** Article **

Analyzing Data with HyDe

Below we provide details on the three main scripts that are used to analyze data with HyDe. The multithreaded versions of these scripts behave in the exact same way, but have an added --threads (-j) option to specify how many threads to use.

We will be using the data.txt and map.txt files in the test/ folder from the GitHub repo for HyDe. If you don’t have a clone of the repo, you can download the files using the following commands:

curl -O https://raw.githubusercontent.com/pblischak/HyDe/master/test/data.txt
curl -O https://raw.githubusercontent.com/pblischak/HyDe/master/test/map.txt

Note

Recommended workflow:

When analyzing data with HyDe, we recomend the following workflow.

  1. Use the run_hyde.py script to analyze all possible triples. This will produce two output files, one with all results and one with only significant results (see Note below on filtered results).
  2. Next, if you want to see if certain individuals are hybrids, run the individual_hyde.py script and use the filtered results file output from the previous step as the triples file.
  3. For the bootstrap_hyde.py script, we recommend using it when you don’t have enough data (and therefore not enough power) to detect hybridization within a single individual. This will depend on how much hybridization has occurred, but it is typically difficult to detect hybridization with HyDe using less than 10,000 sites. Otherwise, we always recommend using the individual_hyde.py script.

** Provided data **
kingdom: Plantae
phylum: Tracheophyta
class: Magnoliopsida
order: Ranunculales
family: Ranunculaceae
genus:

** Request 1 **
Rename "scripts" to "programs" in the HyDe guide and write out the passage starting with "Below we provide" and going on through "the following workflow.".
** Request 2 **
Answer these questions from the HyDe guide:
(a) What option do the multithreaded versions of the scripts add?
(b) In which folder of the GitHub repo are data.txt and map.txt found?
(c) Below how many sites is it typically difficult to detect hybridization with HyDe?
** Request 3 **
Resume the HyDe guide from its last sentence.

** Output 1 **
Below we provide details on the three main programs that are used to analyze data with HyDe. The multithreaded versions of these programs behave in the exact same way, but have an added --threads (-j) option to specify how many threads to use.

We will be using the data.txt and map.txt files in the test/ folder from the GitHub repo for HyDe. If you don’t have a clone of the repo, you can download the files using the following commands:

curl -O https://raw.githubusercontent.com/pblischak/HyDe/master/test/data.txt
curl -O https://raw.githubusercontent.com/pblischak/HyDe/master/test/map.txt

Note

Recommended workflow:

When analyzing data with HyDe, we recomend the following workflow.

** Output 2 **
(a) --threads (-j)
(b) test/
(c) 10,000

** Output 3 **
Command Line Scripts

run_hyde.py

To run HyDe from the command line, we have provided a Python script (run_hyde.py) that will test all triples in all directions (“full” analysis). It can also be used to test a predefined set of hypothesis tests using a triples file. The arguments for the script are passed using command line flags, all of which can be viewed by typing run_hyde.py -h. Typing the name of the script with no arguments will print out a docstring with additional details.

# Run a full hybridization detection analysis
run_hyde.py -i data.txt -m map.txt -o out -n 16 -t 4 -s 50000

The results will be written to file with a prefix that can be supplied using the --prefix flag (<prefix>-out.txt; the default is ‘hyde’).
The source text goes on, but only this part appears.